> **WHAT IS BEING ASKED**
Below are records that should be duplicated exactly, with no image retained.

> **STORED DATA**
═══

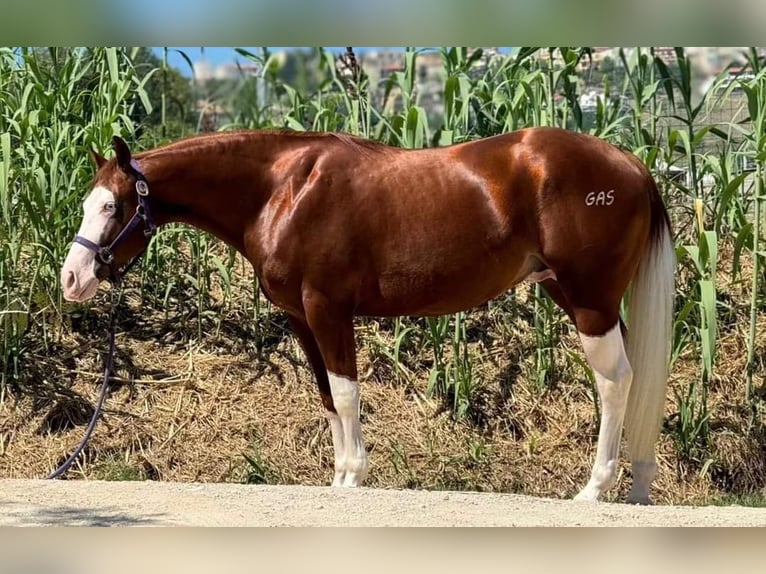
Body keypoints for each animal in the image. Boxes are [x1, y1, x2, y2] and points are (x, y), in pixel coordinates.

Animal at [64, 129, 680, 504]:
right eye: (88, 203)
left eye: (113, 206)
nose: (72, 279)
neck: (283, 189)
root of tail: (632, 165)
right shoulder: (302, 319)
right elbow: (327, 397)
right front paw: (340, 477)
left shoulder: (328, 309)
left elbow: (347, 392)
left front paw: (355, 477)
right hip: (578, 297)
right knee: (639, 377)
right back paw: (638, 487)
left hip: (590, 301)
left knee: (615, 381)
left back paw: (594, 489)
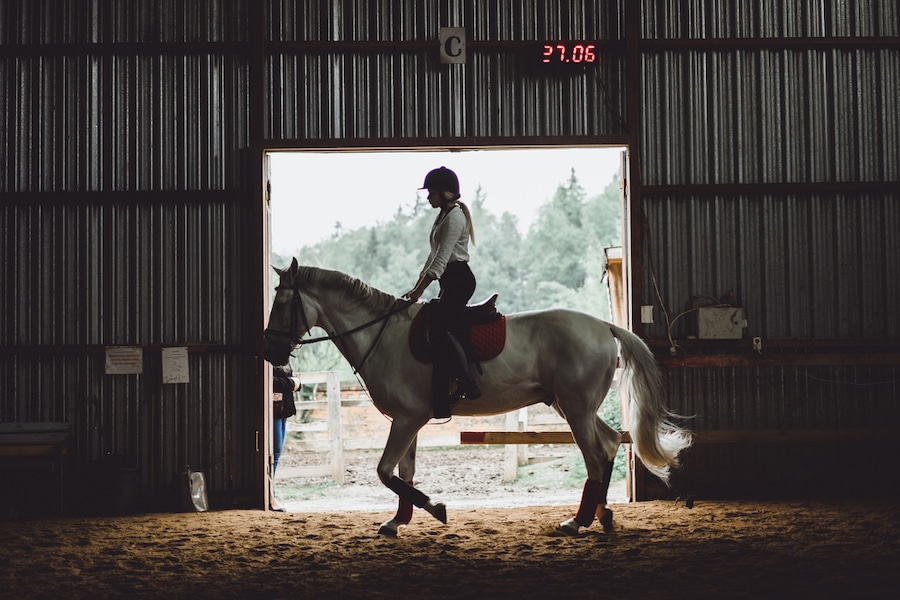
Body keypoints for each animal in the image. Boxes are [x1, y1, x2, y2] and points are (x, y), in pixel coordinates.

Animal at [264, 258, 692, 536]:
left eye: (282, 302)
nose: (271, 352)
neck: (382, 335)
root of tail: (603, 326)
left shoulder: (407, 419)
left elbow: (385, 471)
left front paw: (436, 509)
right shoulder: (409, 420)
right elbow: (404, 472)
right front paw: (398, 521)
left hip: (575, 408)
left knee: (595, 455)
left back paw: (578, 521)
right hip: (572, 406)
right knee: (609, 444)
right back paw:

═══

> **YOUR SOLUTION**
Body keypoints for each animal in the image. Boxes are [x1, y1, x2, y2] and points are (x, y), in pixel coordinates.

Animal at [64, 129, 680, 504]:
right eye: (88, 203)
left eye: (113, 206)
nose: (72, 279)
neck: (283, 189)
root of tail: (632, 165)
right shoulder: (302, 319)
right elbow: (327, 397)
right front paw: (340, 477)
left shoulder: (328, 309)
left elbow: (347, 392)
left front paw: (355, 477)
right hip: (578, 297)
right knee: (639, 377)
right back paw: (638, 487)
left hip: (590, 301)
left knee: (615, 381)
left back paw: (594, 489)
Body keypoints for each animal in the image. Boxes are [x1, y1, x2, y2] and points are (x, y), in pixel coordinates.

Animal at [264, 258, 692, 536]:
left eye: (282, 302)
nose: (271, 352)
neck: (382, 335)
root of tail: (603, 326)
left shoulder: (407, 419)
left elbow: (385, 471)
left front paw: (436, 509)
right shoulder: (409, 420)
right elbow: (404, 472)
right front paw: (398, 521)
left hip: (575, 408)
left knee: (595, 455)
left back paw: (578, 521)
right hip: (572, 406)
right knee: (609, 444)
right back paw:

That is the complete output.